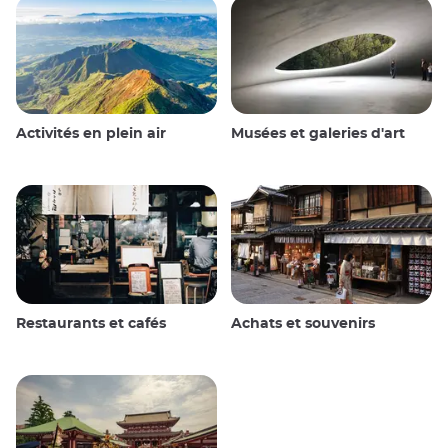
Activités en plein air
Musées et galeries d'art
Restaurants et cafés
Achats et souvenirs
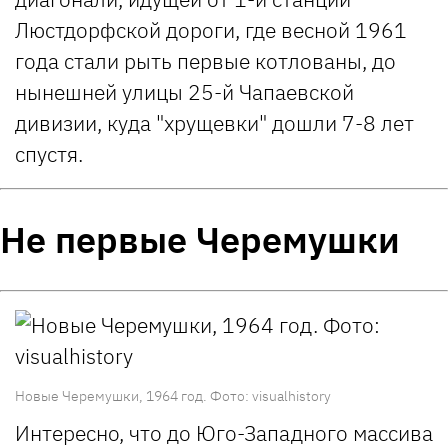
Люстдорфской дороги, где весной 1961
года стали рыть первые котлованы, до
нынешней улицы 25-й Чапаевской
дивизии, куда "хрущевки" дошли 7-8 лет
спустя.
Не первые Черемушки
Новые Черемушки, 1964 год. Фото: visualhistory
Интересно, что до Юго-Западного массива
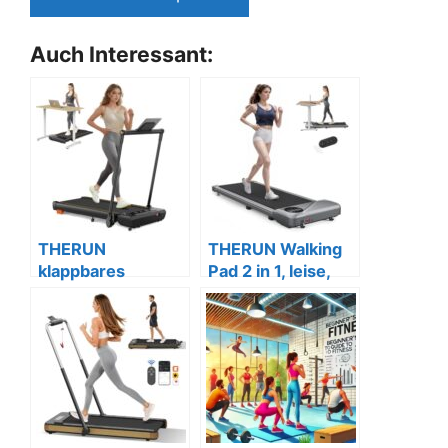
Auch Interessant:
THERUN
THERUN Walking
klappbares
Pad 2 in 1, leise,
Laufband, 2,5PS,
mit
leise bis 12 km/h,
Fernbedienung,
orange
Silber.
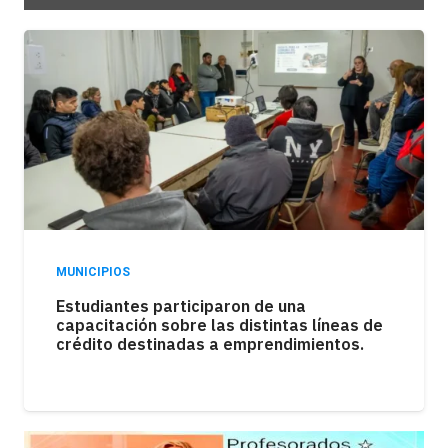
MUNICIPIOS
Los kioscos atraviesan una fuerte caída en
las ventas como consecuencia de la
pérdida del poder adquisitivo.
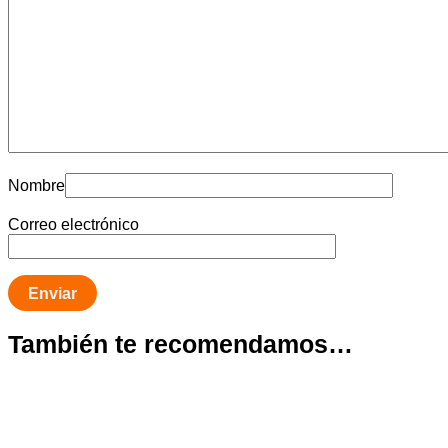
Nombre
Correo electrónico
También te recomendamos…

──────

_PROBLEM REQUIREMENTS_
Give every line of text from the items above as a JSON list of strings, one string per line, with blank lines left out. Leave the pictures out of the answer.

_RESPONSE TO THE EXERCISE_
[
  "Activités en plein air",
  "Musées et galeries d'art",
  "Restaurants et cafés",
  "Achats et souvenirs",
  "Люстдорфской дороги, где весной 1961",
  "года стали рыть первые котлованы, до",
  "нынешней улицы 25-й Чапаевской",
  "дивизии, куда \"хрущевки\" дошли 7-8 лет",
  "спустя.",
  "Не первые Черемушки",
  "Новые Черемушки, 1964 год. Фото: visualhistory",
  "Интересно, что до Юго-Западного массива",
  "Auch Interessant:",
  "THERUN",
  "THERUN Walking",
  "klappbares",
  "Pad 2 in 1, leise,",
  "Laufband, 2,5PS,",
  "mit",
  "leise bis 12 km/h,",
  "Fernbedienung,",
  "orange",
  "Silber.",
  "MUNICIPIOS",
  "Los kioscos atraviesan una fuerte caída en",
  "las ventas como consecuencia de la",
  "pérdida del poder adquisitivo.",
  "Nombre",
  "Correo electrónico",
  "También te recomendamos…"
]